Republicans and White House Split On Next Stimulus Proposal
COVID-19 Politics

Republicans and White House Split On Next Stimulus Proposal

Coronavirus
Senator Mitch McConnell sports a facemask during a press briefing. Image/Twitter:@TheHill

Senate Republicans and the White House continue are still at odds over central components of the GOP Coronavirus Stimulus package.

According to CNN, Republicans have locked horns as they work on a second coronavirus stimulus package. With the August recess fast approaching and the weekly federal $600 unemployment benefit set to expire at the end of the month, Republicans and the White House have made little progress.

The division between Republicans and the White House is on several key issues, including President Donald Trump’s insistence on a payroll tax cut and the administration’s push to tie education money to schools reopening in the fall. Several Republicans are also opposed to moving forward on a proposal pegged to start around $1 trillion.

“Everyone has their own idea,” Sen.
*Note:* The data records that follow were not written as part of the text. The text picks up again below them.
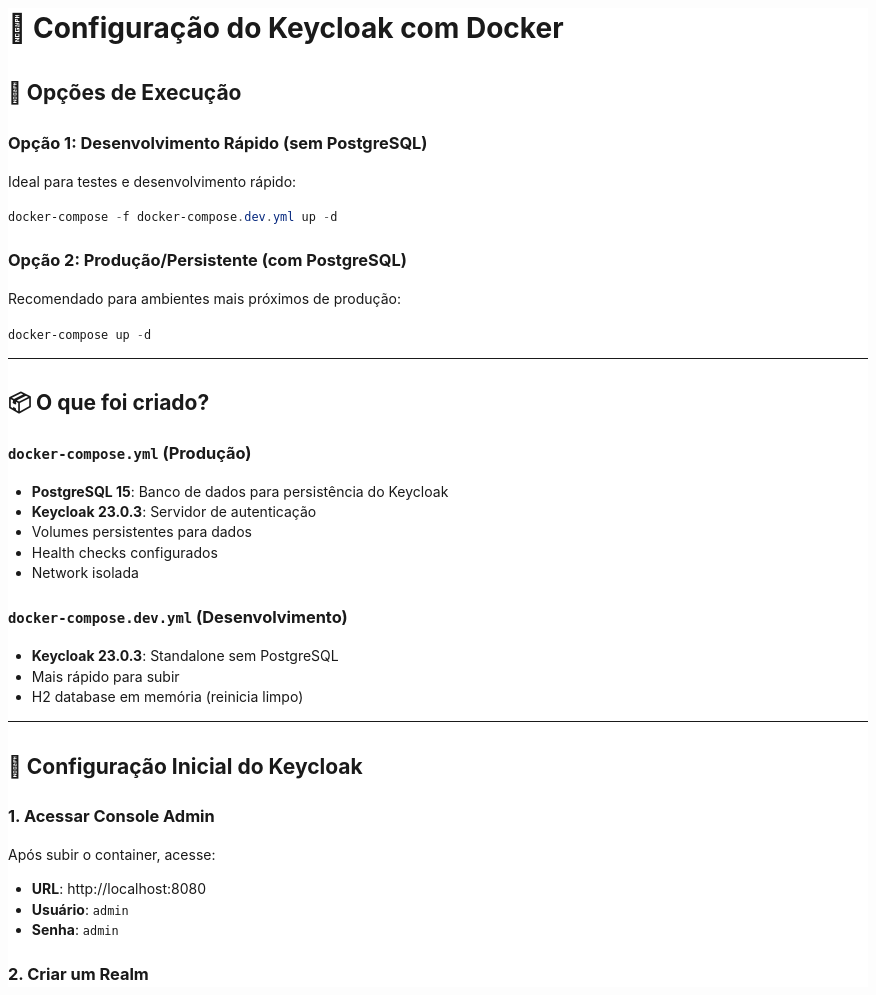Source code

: # 🔐 Configuração do Keycloak com Docker

## 🚀 Opções de Execução

### Opção 1: Desenvolvimento Rápido (sem PostgreSQL)

Ideal para testes e desenvolvimento rápido:

```powershell
docker-compose -f docker-compose.dev.yml up -d
```

### Opção 2: Produção/Persistente (com PostgreSQL)

Recomendado para ambientes mais próximos de produção:

```powershell
docker-compose up -d
```

---

## 📦 O que foi criado?

### `docker-compose.yml` (Produção)
- **PostgreSQL 15**: Banco de dados para persistência do Keycloak
- **Keycloak 23.0.3**: Servidor de autenticação
- Volumes persistentes para dados
- Health checks configurados
- Network isolada

### `docker-compose.dev.yml` (Desenvolvimento)
- **Keycloak 23.0.3**: Standalone sem PostgreSQL
- Mais rápido para subir
- H2 database em memória (reinicia limpo)

---

## 🔧 Configuração Inicial do Keycloak

### 1. Acessar Console Admin

Após subir o container, acesse:

- **URL**: http://localhost:8080
- **Usuário**: `admin`
- **Senha**: `admin`

### 2. Criar um Realm
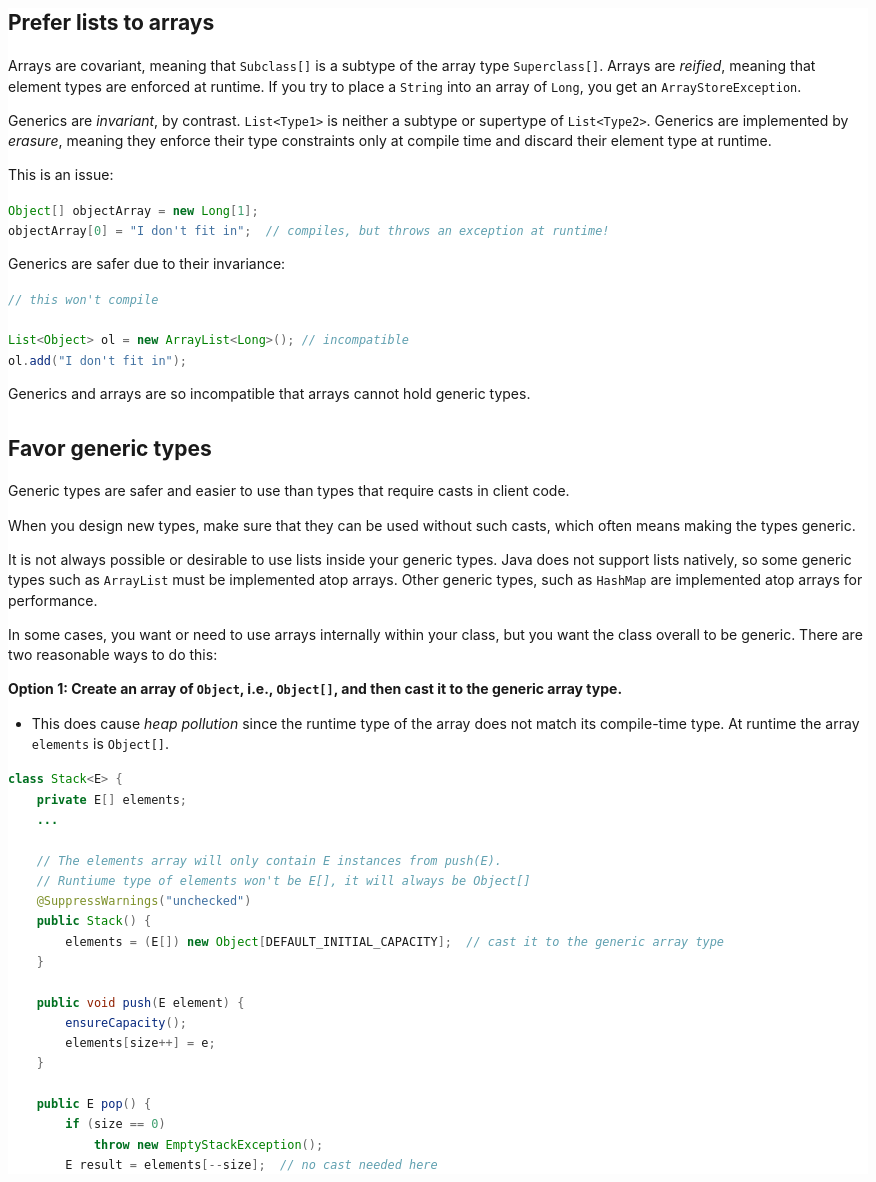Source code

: 
## Prefer lists to arrays

Arrays are covariant, meaning that `Subclass[]` is a subtype of the array type `Superclass[]`.  Arrays are _reified_, meaning that element types are enforced at runtime.  If you try to place a `String` into an array of `Long`, you get an `ArrayStoreException`.

Generics are _invariant_, by contrast.  `List<Type1>` is neither a subtype or supertype of `List<Type2>`.  Generics are implemented by _erasure_, meaning they enforce their type constraints only at compile time and discard their element type at runtime.

This is an issue:
```java
Object[] objectArray = new Long[1];
objectArray[0] = "I don't fit in";  // compiles, but throws an exception at runtime!
```

Generics are safer due to their invariance:
```java
// this won't compile

List<Object> ol = new ArrayList<Long>(); // incompatible
ol.add("I don't fit in");
```

Generics and arrays are so incompatible that arrays cannot hold generic types.

## Favor generic types

Generic types are safer and easier to use than types that require casts in client code.

When you design new types, make sure that they can be used without such casts, which often means making the types generic.

It is not always possible or desirable to use lists inside your generic types.  Java does not support lists natively, so some generic types such as `ArrayList` must be implemented atop arrays.  Other generic types, such as `HashMap` are implemented atop arrays for performance.

In some cases, you want or need to use arrays internally within your class, but you want the class overall to be generic.  There are two reasonable ways to do this:

**Option 1:  Create an array of `Object`, i.e., `Object[]`, and then cast it to the generic array type.**
* This does cause _heap pollution_ since the runtime type of the array does not match its compile-time type.  At runtime the array `elements` is `Object[]`.

```java
class Stack<E> {
    private E[] elements;
    ...
    
    // The elements array will only contain E instances from push(E).
    // Runtiume type of elements won't be E[], it will always be Object[]
    @SuppressWarnings("unchecked")
    public Stack() {
        elements = (E[]) new Object[DEFAULT_INITIAL_CAPACITY];  // cast it to the generic array type
    }

    public void push(E element) {
        ensureCapacity();
        elements[size++] = e;
    }

    public E pop() {
        if (size == 0)
            throw new EmptyStackException();
        E result = elements[--size];  // no cast needed here
```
Kevin Cramer, a North Dakota Republican told CNN.

Senate Majority Leader Mitch McConnell (R-Ky.) is having trouble bringing Republicans together on a proposal that would serve as a starting point for negotiations with congressional Democrats, who already passed a $3 trillion measure in May.

McConnell told reporters Tuesday the proposal that he is pushing “enjoys fairly significant support among Republican senators.” But, “not everyone.”

Key components of the GOP bill includes $105 billion for schools, a second round of targeted funding for the forgivable small business loan program, another round of direct payments and liability protections for businesses, hospitals, healthcare workers, and schools.

The issues between Republicans stem from Trump’s proposed payroll tax cut. Several Republicans believe it will be too expensive and take too long to implement at a time when the country is in dire need of a quick boost to the economy. Americans currently either have no money or are holding on to the money they do have.

“Maybe three people raised it and they were all saying the same thing: maybe this isn’t necessary,” an unnamed source told CNN.
Republicans still plan to introduce their coronavirus stimulus proposal this week, and McConnell made clear a sense of urgency remains with millions out of work and the virus still plaguing parts of the country.
“The American jobs market needs another shot of adrenaline,” McConnell said.
However, some GOP senators are already lining up against whatever McConnell introduces.
“At lunch today I asked my Republican colleagues, ‘What in the hell are we doing?'” Sen. Ted Cruz (R-TX) told CNN after the closed-door lunch. “We’ll see where this ends up, we still don’t know the details of this initial proposal, but, as it’s written right now, I’m not only a no, I’m a hell no.”